Sexually depraved behavior among girls is rampant, if you listen to a Muslim authority of Russia’s North Caucasus, Ismail Berdiev. The good news is that, according to him, there is a simple fix: just subject them all to female genital mutilation (FGM) and they’ll retire to their intended role of procreation, without the distractions of any sexual nonsense.
“We need to circumcise all women to end depravity on earth and reduce sexuality…. God created women to give birth to children and raise children,” said Berdiev, the mufti and chairman of the North Caucasus Muslim Coordinating Center, responding to a new report from the nongovernmental Russian Justice Initiative. The report raised concern about the incidence of FGM in some Dagestani villages, where local residents justify FGM as “traditional” and “Islamic.” While Berdiev acknowledged that Islamic law doesn’t require female circumcision, he nevertheless voiced fervent approval of it.
When he was criticized on social media, a prominent Russian Orthodox Christian priest chimed in on Facebook, encouraging Berdiev to stand strong, echoing the view that women’s and girls’ bodies are intended for childbearing. He supported the call for FGM to curb girls’ sexual tendencies, noting, however, that Orthodox Christian girls needn’t undergo the procedure “because they’re not promiscuous.”
Both preachers need a crash course in the facts about FGM, which involves removing part or all of the female genitalia. The United Nation’s position is unequivocal: FGM constitutes torture or ill-treatment, child abuse and an “extreme form of discrimination against women.” According to the World Health Organization, the practice has no health benefits and may lead to life-threatening complications, long-term health problems, and even death, as well as depression and post-traumatic stress.
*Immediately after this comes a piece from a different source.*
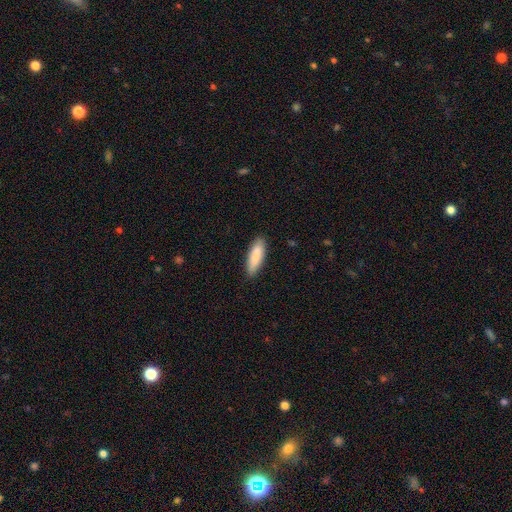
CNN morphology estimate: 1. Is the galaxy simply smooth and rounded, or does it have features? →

Nor does FGM eliminate “depravity,” as Berdiev claimed, which is really a veiled reference to female sexuality. His comment surged through media and social networks, compelling the All Russia Council of Muftis to flag that FGM is “completely alien to Islamic ideology.” Berliev hurried to explain away his remarks as a “joke.” But FGM is no laughing matter. Religious leaders in Dagestan appear prepared to sacrifice the physical and mental health – and lives – of girls in the interest of controlling their bodies and choices.
Girls everywhere have the right to life, health, and bodily integrity, as well as freedom from violence and inhuman treatment, all of which FGM undermines. Since these comments started a ruckus, a Russian parliamentarian proposed a draft law banning the practice nationwide. By thrusting an often-taboo subject into Dagestan’s public realm, the mufti and the priest unwittingly helped garner support for an end to FGM, and respect of the girls’ rights they were trying to curtail. If such measures move forward, the girls and women of Dagestan will have the last laugh.